Unfairly unloved, perhaps because of the unfamiliar politics in it opening scenes, Richard II is Shakespeare's watershed. It has much in it which would have been familiar to the Elizabethan theatre goer-but also contains mountains of innovation, such as Richard's soliloquy after his confinement, which look forward to Hamlet and beyond. This is the play where iambic pentameter really broke free of its rhyming chains and although not everyone can place it correctly, Richard II contains some of Shakespeare's finest poetry.
And what a fantastic Richard we have in Ben Whishaw, delivering the personal tragedy and the political betrayal with the combination of power and finesse that the role demands but rarely receives. Even Ian McKellen, in his landmark production for the BBC in the 80's, didn't catch the sheer majesty of Richard's defiant surrender at Flint castle.

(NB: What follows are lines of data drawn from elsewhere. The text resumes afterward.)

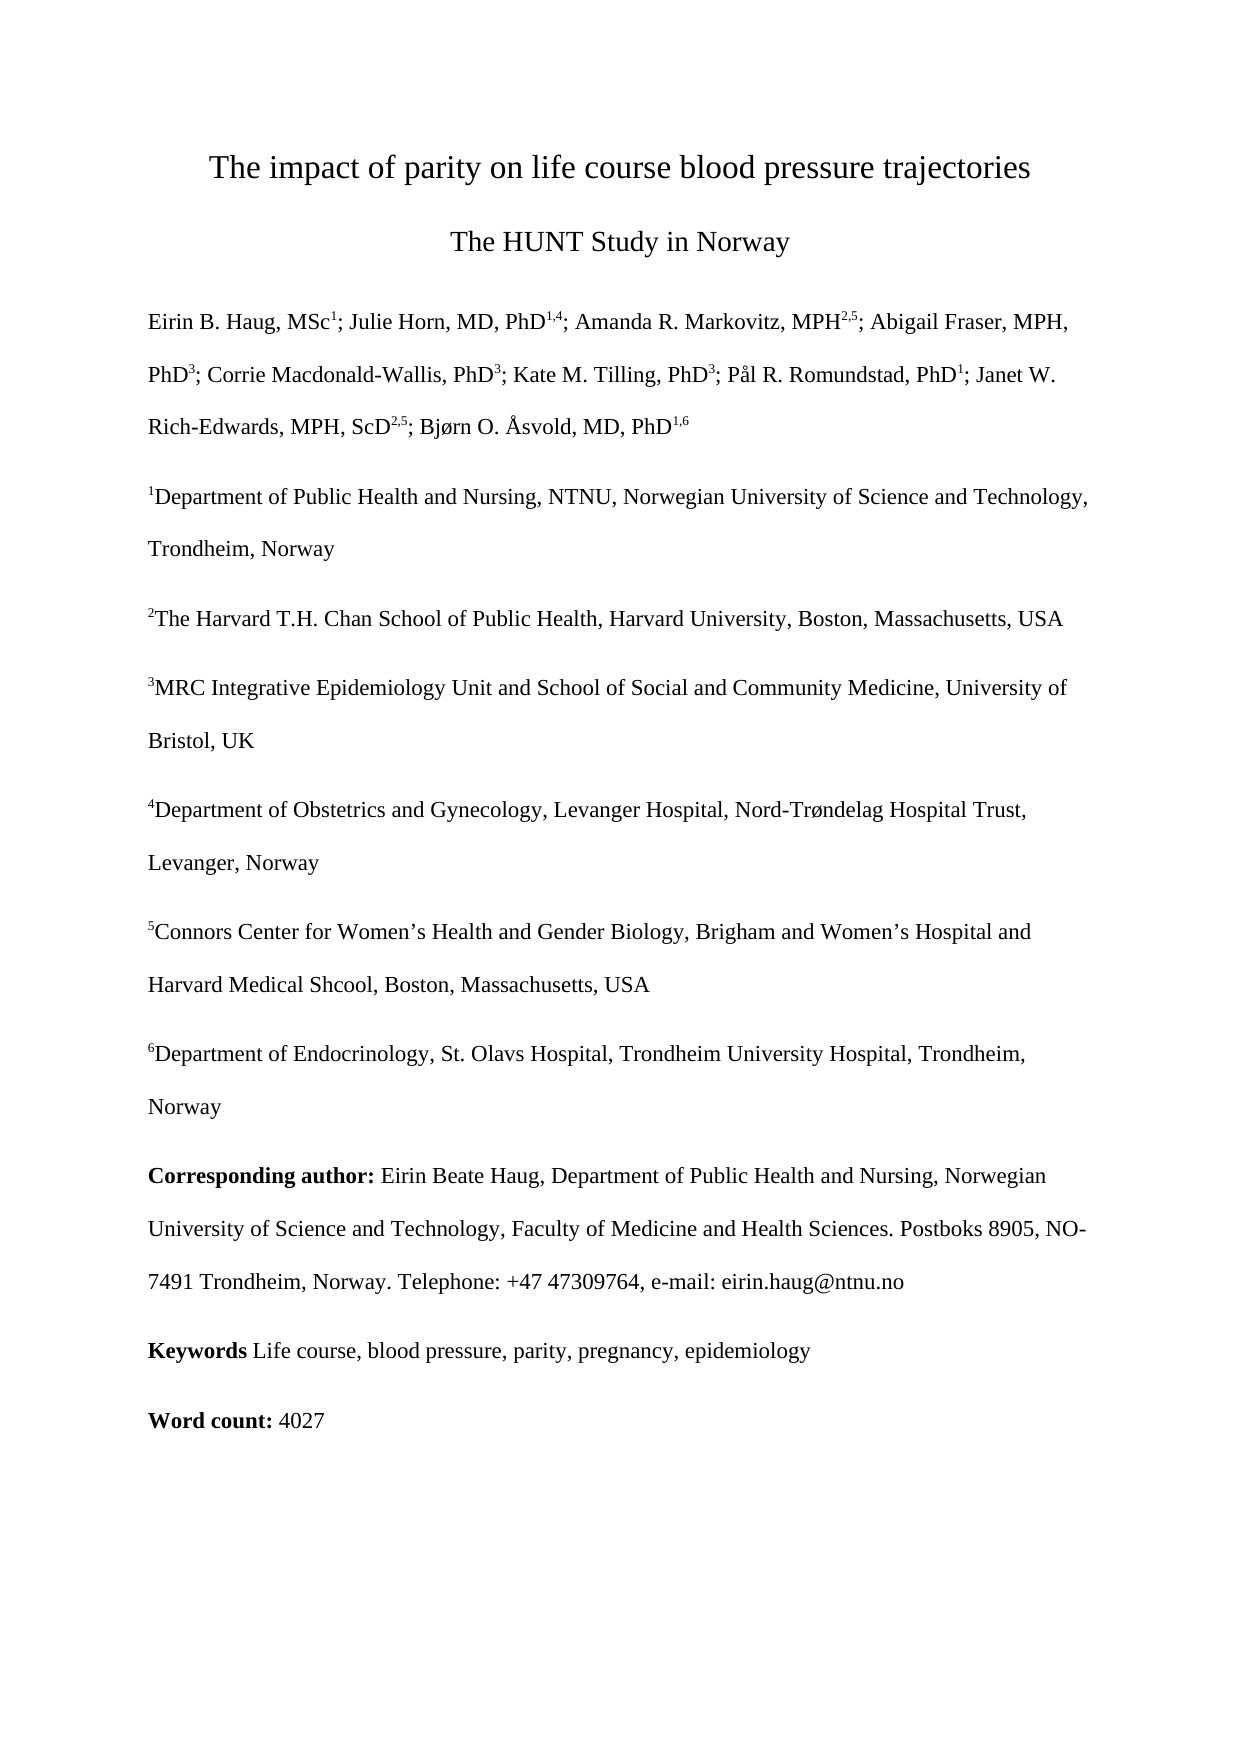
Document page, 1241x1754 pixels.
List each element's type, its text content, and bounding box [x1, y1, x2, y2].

text Eirin B. Haug, MSc1; Julie Horn, MD, PhD1,4; Amanda R. Markovitz, MPH2,5; Abigail Fraser, MPH, PhD3; Corrie Macdonald-Wallis, PhD3; Kate M. Tilling, PhD3; Pål R. Romundstad, PhD1; Janet W. Rich-Edwards, MPH, ScD2,5; Bjørn O. Åsvold, MD, PhD1,6 [148, 308, 1093, 440]
text The HUNT Study in Norway [148, 224, 1093, 258]
text 6Department of Endocrinology, St. Olavs Hospital, Trondheim University Hospital, Trondheim, Norway [148, 1041, 1093, 1119]
text Keywords Life course, blood pressure, parity, pregnancy, epidemiology [148, 1337, 1093, 1364]
text 4Department of Obstetrics and Gynecology, Levanger Hospital, Nord-Trøndelag Hospital Trust, Levanger, Norway [148, 796, 1093, 875]
text Corresponding author: Eirin Beate Haug, Department of Public Health and Nursing, Norwegian University of Science and Technology, Faculty of Medicine and Health Sciences. Postboks 8905, NO-7491 Trondheim, Norway. Telephone: +47 47309764, e-mail: eirin.haug@ntnu.no [148, 1163, 1093, 1294]
text The impact of parity on life course blood pressure trajectories [148, 148, 1093, 186]
text 5Connors Center for Women’s Health and Gender Biology, Brigham and Women’s Hospital and Harvard Medical Shcool, Boston, Massachusetts, USA [148, 918, 1093, 997]
text 1Department of Public Health and Nursing, NTNU, Norwegian University of Science and Technology, Trondheim, Norway [148, 483, 1093, 562]
text 3MRC Integrative Epidemiology Unit and School of Social and Community Medicine, University of Bristol, UK [148, 674, 1093, 753]
text 2The Harvard T.H. Chan School of Public Health, Harvard University, Boston, Massachusetts, USA [148, 605, 1093, 631]
text Word count: 4027 [148, 1407, 1093, 1433]
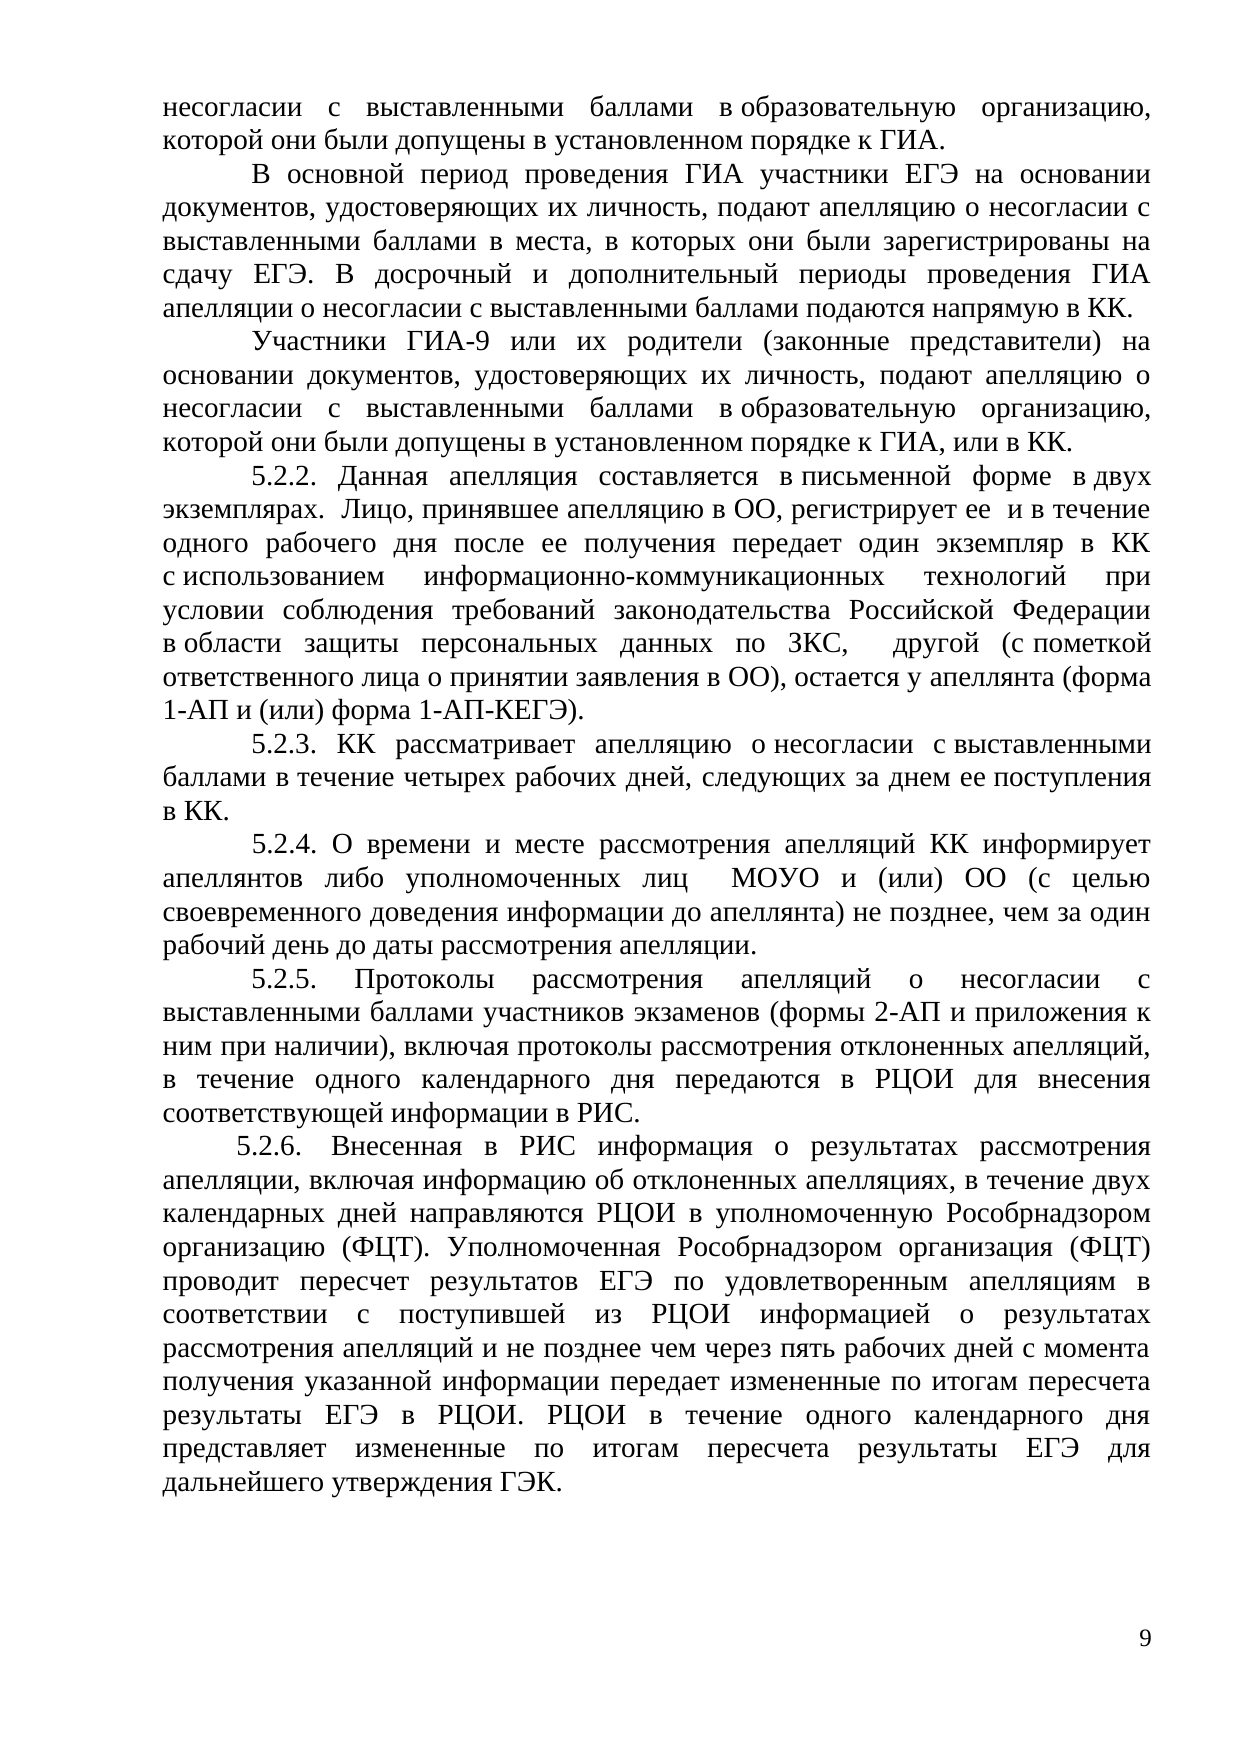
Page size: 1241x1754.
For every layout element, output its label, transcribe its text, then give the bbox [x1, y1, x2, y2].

list 5.2.2. Данная апелляция составляется в письменной форме в двух экземплярах. Лицо, принявшее апелляцию в ОО, регистрирует ее и в течение одного рабочего дня после ее получения передает один экземпляр в КК с использованием информационно-коммуникационных технологий при условии соблюдения требований законодательства Российской Федерации в области защиты персональных данных по ЗКС, другой (с пометкой ответственного лица о принятии заявления в ОО), остается у апеллянта (форма 1-АП и (или) форма 1-АП-КЕГЭ). [162, 458, 1152, 726]
list 5.2.5. Протоколы рассмотрения апелляций о несогласии с выставленными баллами участников экзаменов (формы 2-АП и приложения к ним при наличии), включая протоколы рассмотрения отклоненных апелляций, в течение одного календарного дня передаются в РЦОИ для внесения соответствующей информации в РИС. [162, 961, 1152, 1128]
list 5.2.6. Внесенная в РИС информация о результатах рассмотрения апелляции, включая информацию об отклоненных апелляциях, в течение двух календарных дней направляются РЦОИ в уполномоченную Рособрнадзором организацию (ФЦТ). Уполномоченная Рособрнадзором организация (ФЦТ) проводит пересчет результатов ЕГЭ по удовлетворенным апелляциям в соответствии с поступившей из РЦОИ информацией о результатах рассмотрения апелляций и не позднее чем через пять рабочих дней с момента получения указанной информации передает измененные по итогам пересчета результаты ЕГЭ в РЦОИ. РЦОИ в течение одного календарного дня представляет измененные по итогам пересчета результаты ЕГЭ для дальнейшего утверждения ГЭК. [162, 1128, 1152, 1497]
list 5.2.3. КК рассматривает апелляцию о несогласии с выставленными баллами в течение четырех рабочих дней, следующих за днем ее поступления в КК. [162, 726, 1152, 827]
list Участники ГИА-9 или их родители (законные представители) на основании документов, удостоверяющих их личность, подают апелляцию о несогласии с выставленными баллами в образовательную организацию, которой они были допущены в установленном порядке к ГИА, или в КК. [162, 323, 1152, 458]
list В основной период проведения ГИА участники ЕГЭ на основании документов, удостоверяющих их личность, подают апелляцию о несогласии с выставленными баллами в места, в которых они были зарегистрированы на сдачу ЕГЭ. В досрочный и дополнительный периоды проведения ГИА апелляции о несогласии с выставленными баллами подаются напрямую в КК. [162, 156, 1152, 323]
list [162, 89, 1152, 156]
text 5.2.4. О времени и месте рассмотрения апелляций КК информирует апеллянтов либо уполномоченных лиц МОУО и (или) ОО (с целью своевременного доведения информации до апеллянта) не позднее, чем за один рабочий день до даты рассмотрения апелляции. [162, 827, 1152, 961]
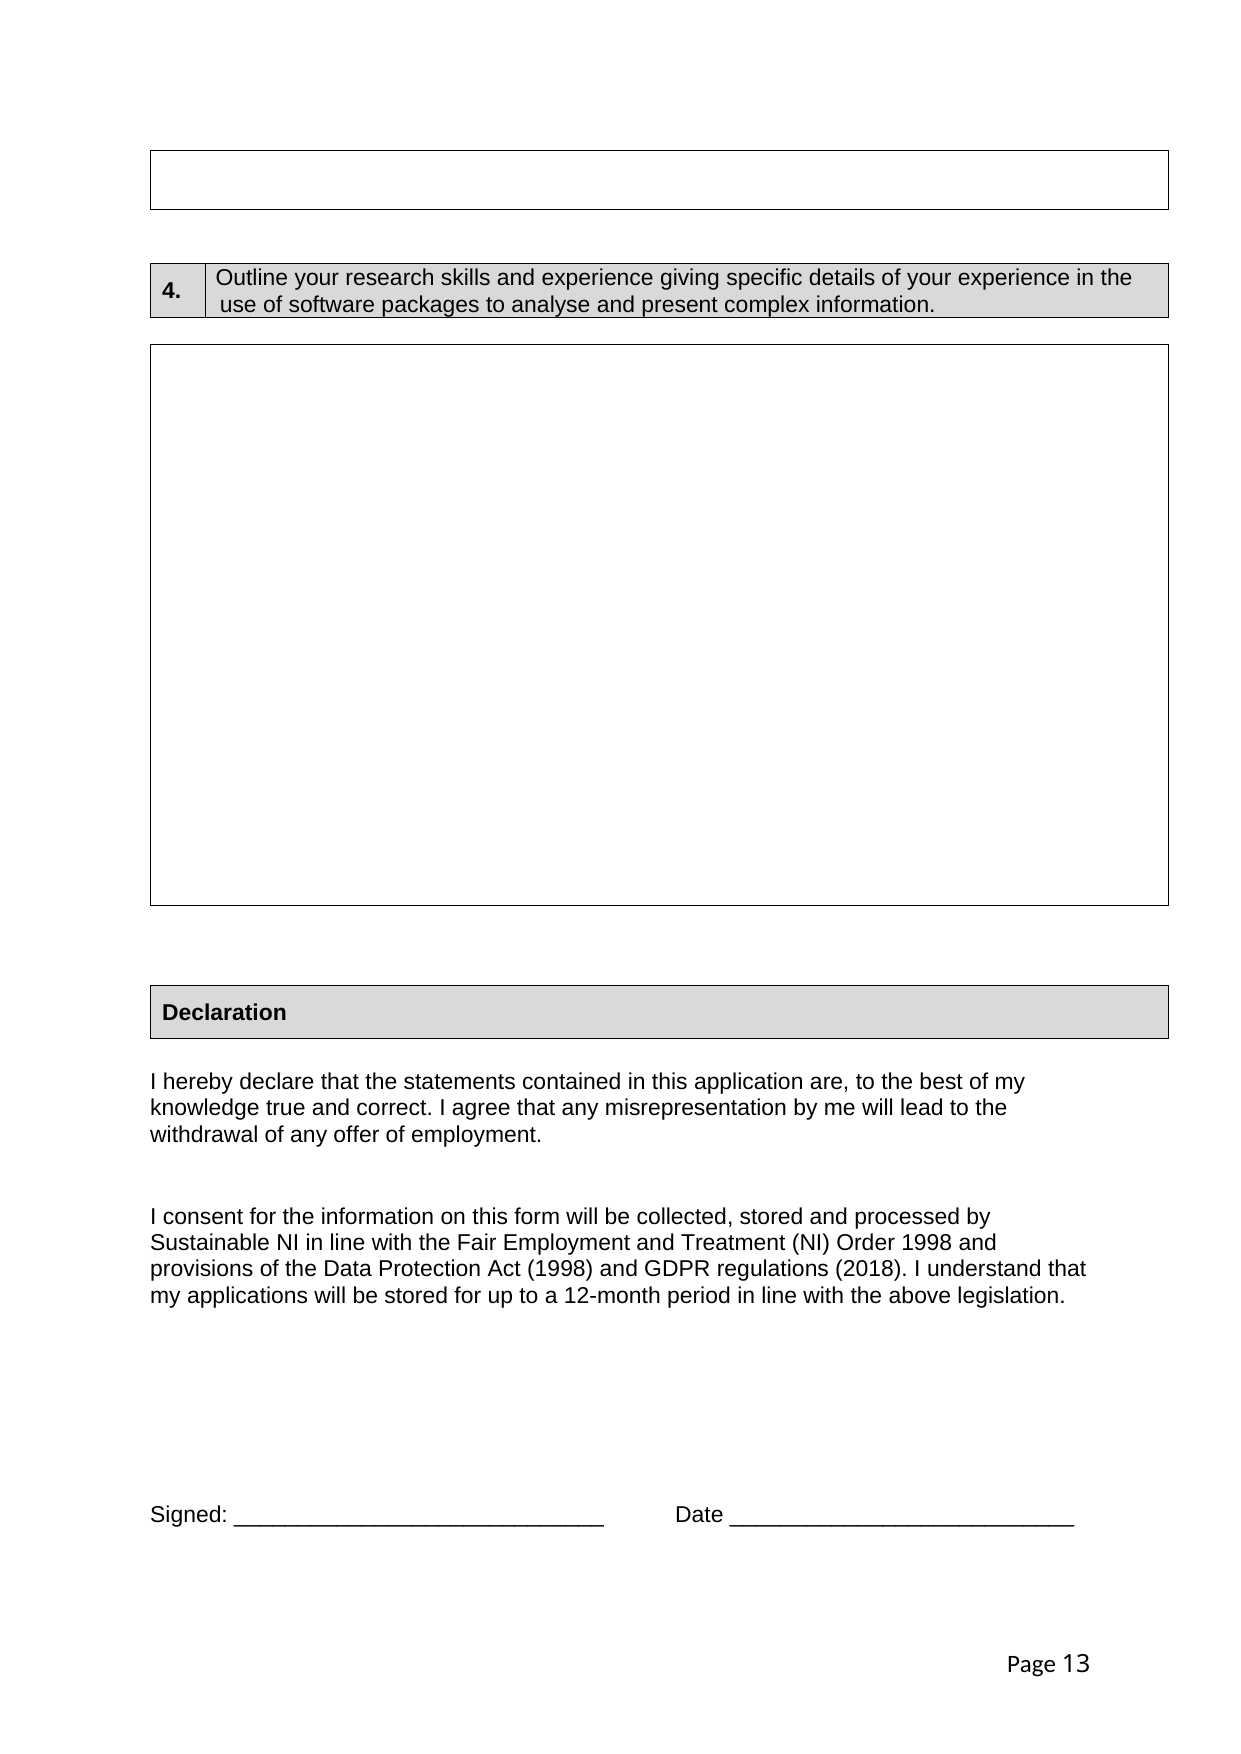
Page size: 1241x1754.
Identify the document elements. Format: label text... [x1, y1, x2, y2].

text I hereby declare that the statements contained in this application are, to the best of my knowledge true and correct. I agree that any misrepresentation by me will lead to the withdrawal of any offer of employment. [150, 1068, 1090, 1147]
table_header [151, 345, 1168, 905]
table_header 4. [151, 264, 205, 317]
text I consent for the information on this form will be collected, stored and processed by Sustainable NI in line with the Fair Employment and Treatment (NI) Order 1998 and provisions of the Data Protection Act (1998) and GDPR regulations (2018). I understand that my applications will be stored for up to a 12-month period in line with the above legislation. [150, 1203, 1090, 1308]
table_header Outline your research skills and experience giving specific details of your experience in the use of software packages to analyse and present complex information. [206, 264, 1168, 317]
text Signed: _____________________________ Date ___________________________ [150, 1501, 1090, 1527]
table_header Declaration [151, 986, 1168, 1038]
table_header [151, 151, 1168, 209]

The entire cast is outstanding and the producers did well to enlist two great female actresses for the parts of Isabella and the Duchess of York and retain the bulk of parts that are often cut to shreds. Retaining more of Isabella's lines would have helped Clemence Poesy make her Queen memorable but no on will forget Lindsay Duncan's rescue of her son.
However, Rory Kinnear takes second honours, providing an utterly mesmerising foil for Whishaw's Richard and the electricity crackles between them in the fantastic deposition scenes hit the summits of dramatic power. You won't see better. There isn't better.
Beautifully shot and engineered, there isn't a scene that doesn't look stunning, a word that cannot be clearly understood or a plot line that cannot be easily followed. The sheer mastery of the play's intensely psychological portrait of kingship and power is made easily accessible to newcomers to Shakespearean drama and language.
Utterly brilliant. Well done everyone involved.